Although some 6,000 miles separate their working desks, Richard Titherington and Ayaz Ebrahim seem to make a good investment partnership.
For the past year, these two executives of investment manager JPMorgan Asset Management – assisted by video technology and conference calls – have been jointly running the company’s Asian Investment Trust.
Titherington from London where he is now based after a long stint working out in the Far East. Ebrahim from Hong Kong where he was born and has spent the past 30 years working in investment management.
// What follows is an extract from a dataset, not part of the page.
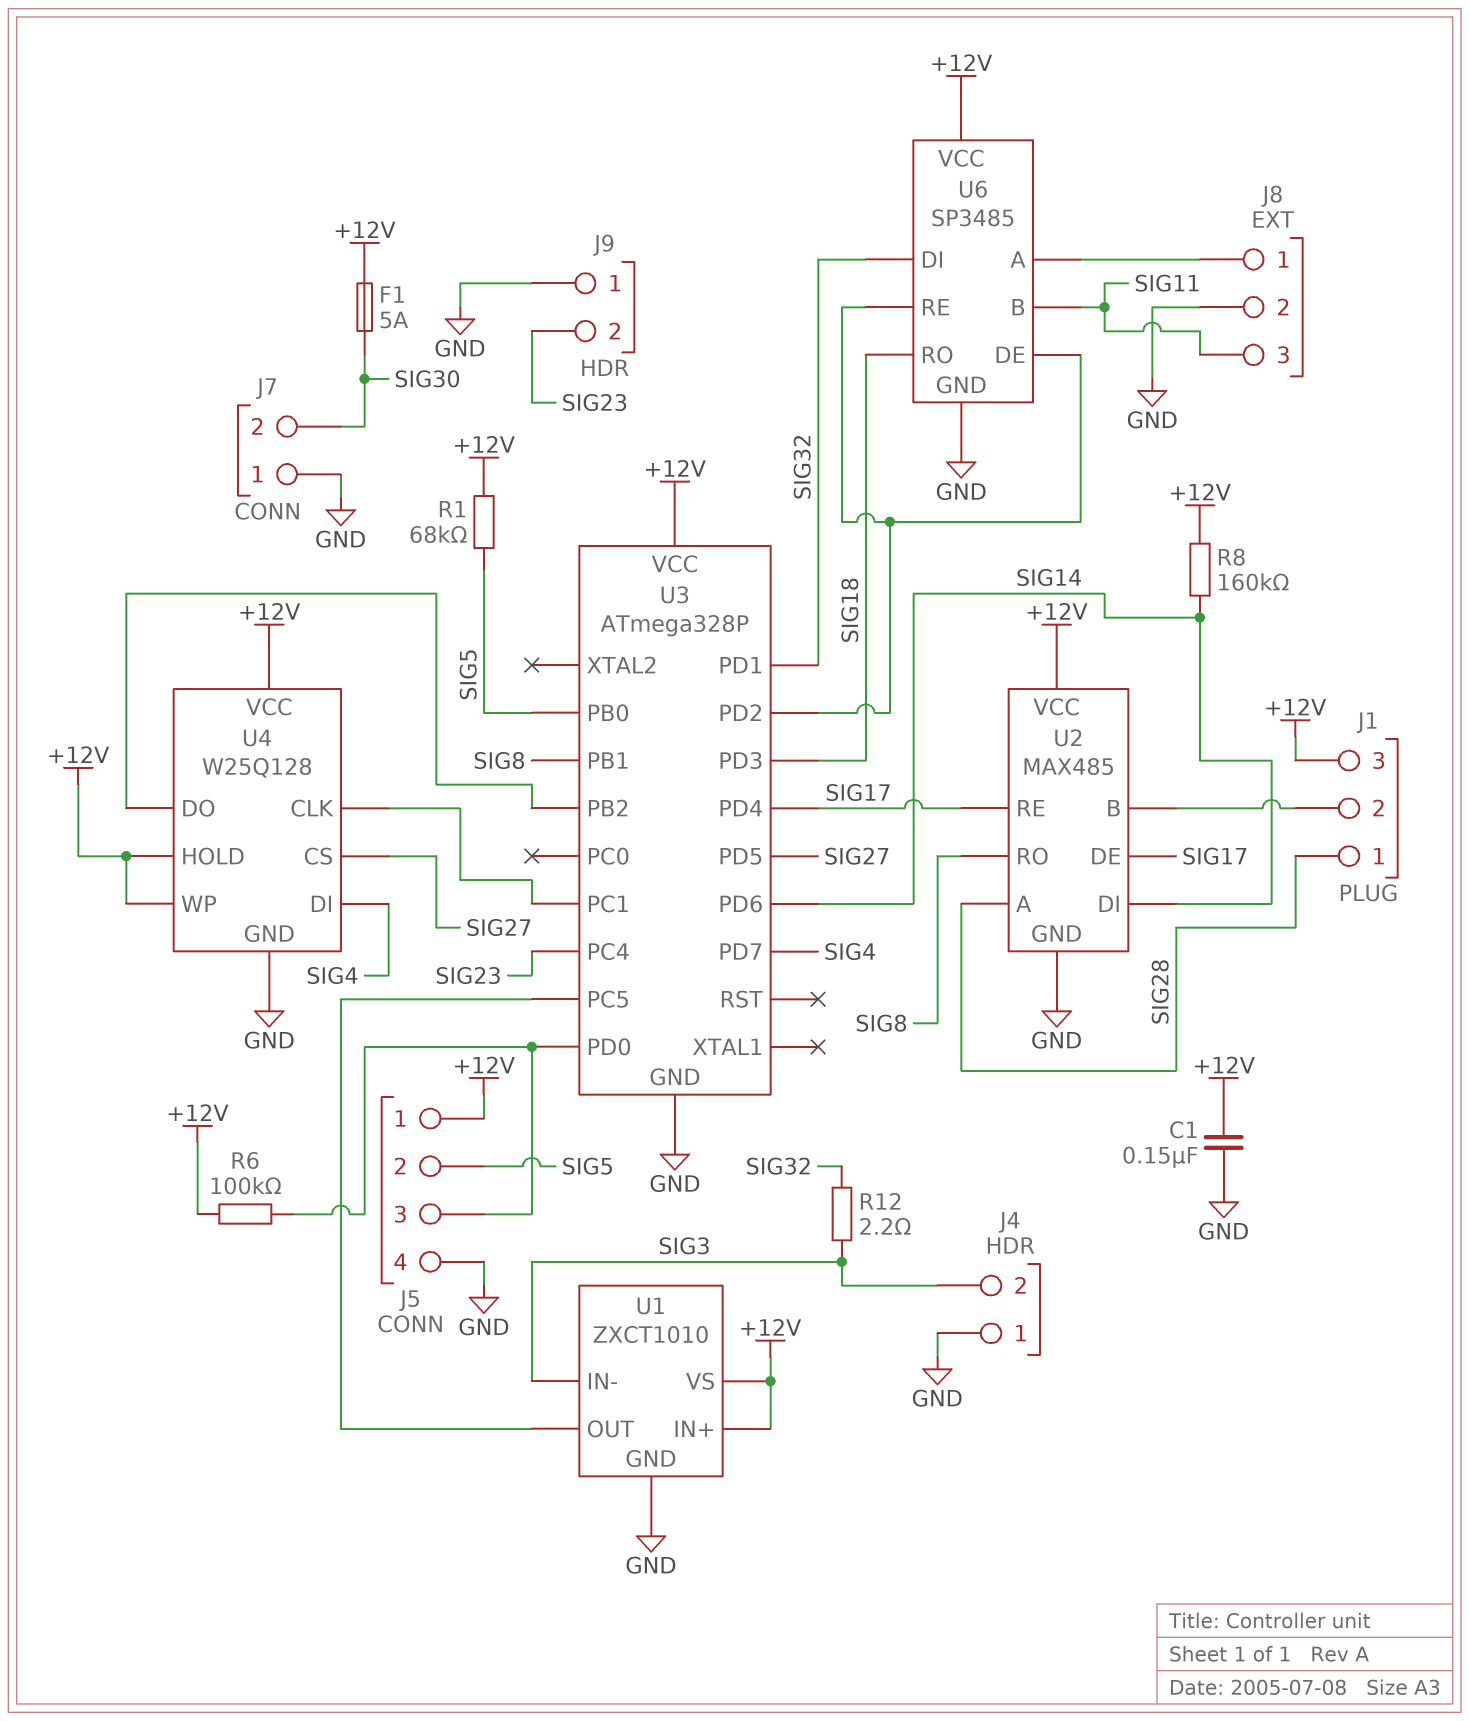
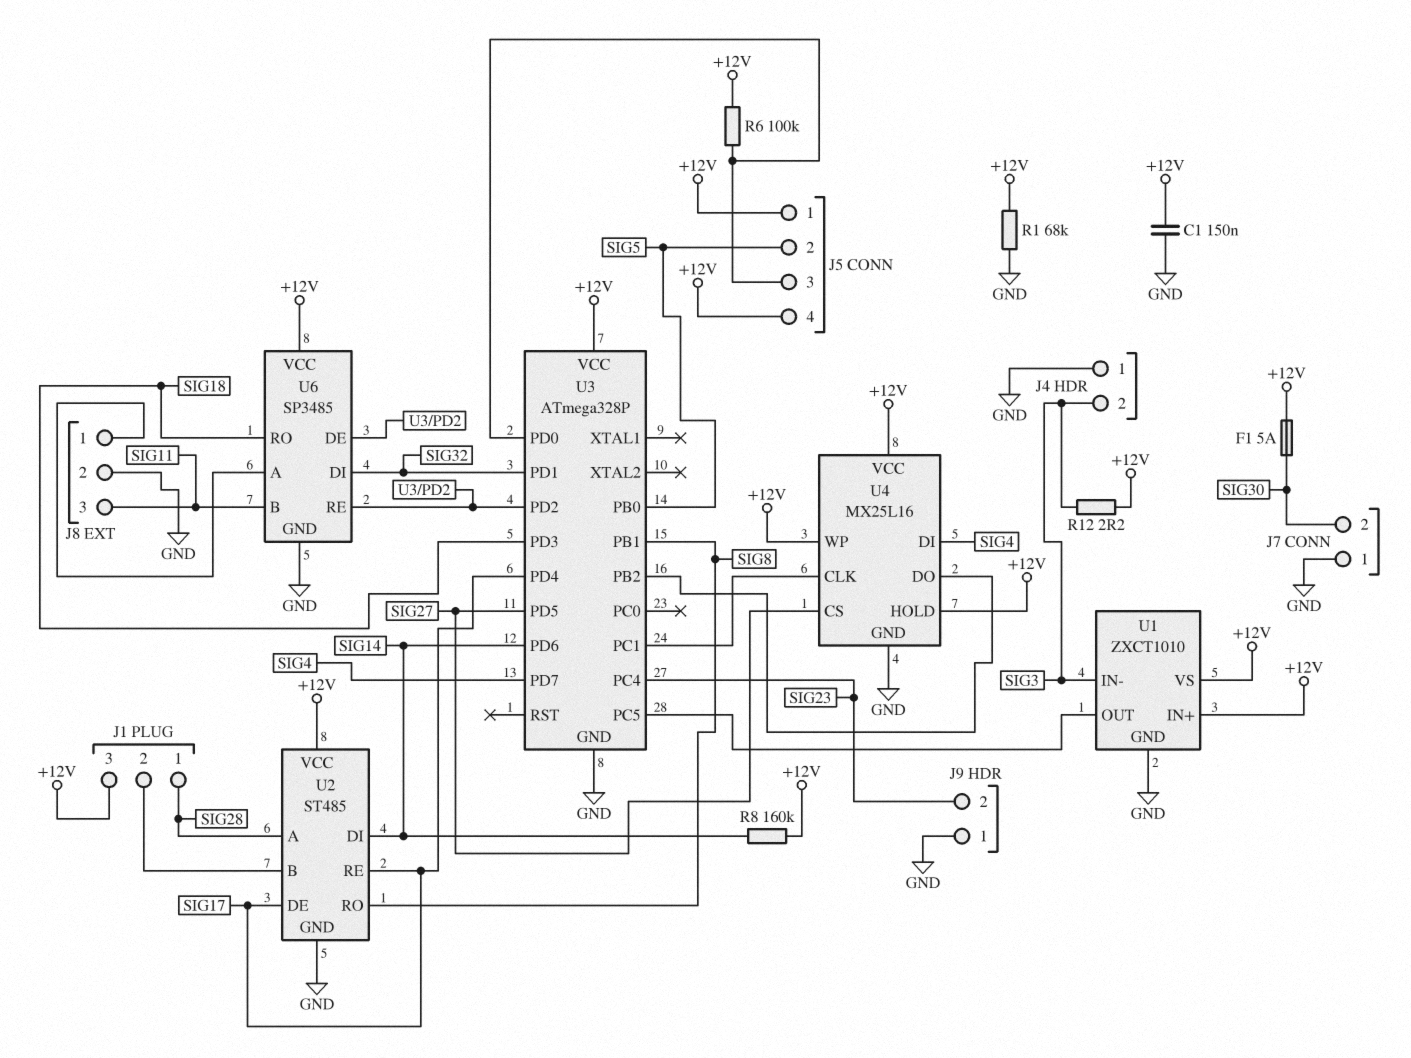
J5 pin 4: GND -> +12V
R1: 68k (+12V, SIG5) -> 68k (+12V, GND)
R12: 2.2 (SIG3, SIG32) -> 2.2 (+12V, SIG3)
U2: MAX485 -> ST485
U4: W25Q128 -> MX25L16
Team work: Ayaz Ebrahim, left, and Richard Titherington, right, are both executives of investment manager JPMorgan Asset Management
So far all seems to be going well in this investment marriage judging by the results with the trust recording overall returns for the past year of 16 per cent, figures better than the average of their peers.
‘It is working,’ said Ebrahim last week, in between meetings in London as part of a four-day trip to the UK where he was taking the opportunity to see some of the trust’s key shareholders – as well as pop in and say hello in person to his co-pilot on the fund.
‘We have informed debates over what stocks to hold and which ones to sell.’ But he also confirmed that it was his head on the proverbial chopping block if things ever started to go awry. ‘Yes, ultimately, it is my call. I have the ultimate decision over what goes. Richard has made that fact very clear.’
In point of fact, the trust is far more than these two influential JPMorgan executives – Titherington is the asset manager’s head of emerging markets and Asia Pacific equities while Ebrahim chairs the Asia Pacific asset allocation committee.
It draws upon the company’s vast pool of analysts, economists and strategists who all have an input over the stocks that get bought and sold – and the trust’s exposure to individual stock markets. The result is a 64-stock portfolio with holdings in ten countries – the trust does not invest in either Australia or Japan as some rivals do.
It is the economists and strategists that influence the trust’s country exposure, grading each stock market between one to five, one being most attractive. This is done according to factors including company valuations, currency weakness or strength and the performance of the underlying economy.
The holdings are based on ideas provided by the analysts who come up with potential stock picks in three classifications – premium, quality and companies that can be traded profitably over an 18-month to two-year period.
Ebrahim is insistent it is the stock picking which provides the potential for greatest investor rewards.
The trust’s key holdings are familiar names – Chinese internet giants Alibaba and Tencent as well as South Korean electronics firm Samsung. But among its smaller stakes are positions in Indonesian companies Bank Central Asia, Astra International and Telkom Indonesia.
Ebrahim is optimistic about the economic outlook for the Asian region. He also thinks the agreement struck between President Trump and Kim Jong Un, leader of North Korea, on denuclearisation is ‘good news’ – although he is not confident North Korea will stick to its side of the bargain.
Yet he also has some concerns, namely the debt overhang in China (nevertheless, the trust’s largest country position at 34 per cent) and the negative impact of rising oil prices on the Indian economy.
While he believes both issues should not become serious ones, they have the potential to unsettle stock markets.